Pick out and copy every line of the records that contains the word "Дитяча", matching case exactly.

Top of Data for this task

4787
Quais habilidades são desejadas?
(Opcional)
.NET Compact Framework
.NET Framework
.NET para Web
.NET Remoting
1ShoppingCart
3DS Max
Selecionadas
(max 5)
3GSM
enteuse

Bottom of Data for this task
Top of Data for this task

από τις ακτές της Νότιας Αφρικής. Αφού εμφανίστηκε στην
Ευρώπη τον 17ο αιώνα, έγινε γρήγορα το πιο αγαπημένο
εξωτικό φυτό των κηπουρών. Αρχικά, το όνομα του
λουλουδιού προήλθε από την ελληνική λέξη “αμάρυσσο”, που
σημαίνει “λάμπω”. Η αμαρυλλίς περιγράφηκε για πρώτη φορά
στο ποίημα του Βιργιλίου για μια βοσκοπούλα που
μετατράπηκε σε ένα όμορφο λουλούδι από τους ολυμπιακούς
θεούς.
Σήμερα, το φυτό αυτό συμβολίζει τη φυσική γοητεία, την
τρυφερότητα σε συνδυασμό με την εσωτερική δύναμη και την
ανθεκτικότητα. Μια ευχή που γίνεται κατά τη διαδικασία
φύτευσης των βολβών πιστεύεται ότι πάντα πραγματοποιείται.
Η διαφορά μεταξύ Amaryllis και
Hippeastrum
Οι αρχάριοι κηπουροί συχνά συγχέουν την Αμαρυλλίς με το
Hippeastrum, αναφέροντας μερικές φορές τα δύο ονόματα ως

Bottom of Data for this task
Top of Data for this task

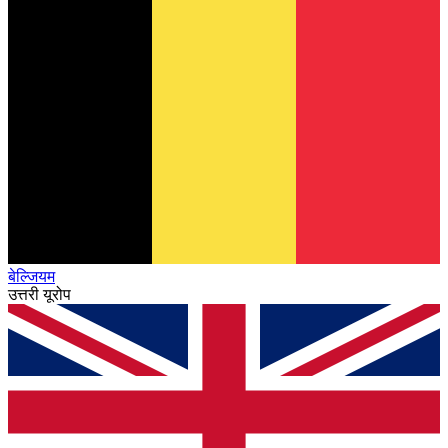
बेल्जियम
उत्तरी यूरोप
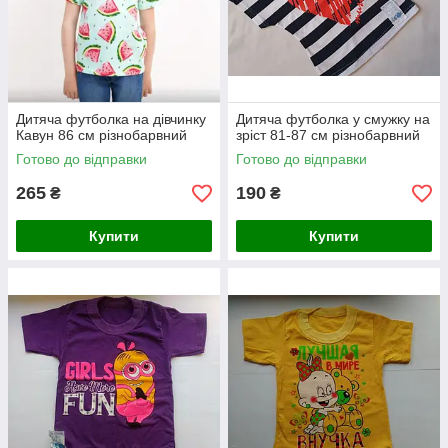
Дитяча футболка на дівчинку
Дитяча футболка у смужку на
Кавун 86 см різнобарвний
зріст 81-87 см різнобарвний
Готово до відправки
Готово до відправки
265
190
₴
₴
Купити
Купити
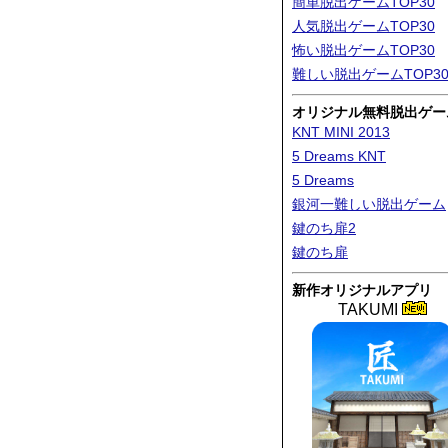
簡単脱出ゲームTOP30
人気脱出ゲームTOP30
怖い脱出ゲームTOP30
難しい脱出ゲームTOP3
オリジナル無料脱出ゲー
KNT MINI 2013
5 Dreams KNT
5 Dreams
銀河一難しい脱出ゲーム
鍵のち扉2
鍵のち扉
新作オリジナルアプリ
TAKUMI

Bottom of Data for this task

- **Written answer**:
Дитяча футболка на дівчинку
Дитяча футболка у смужку на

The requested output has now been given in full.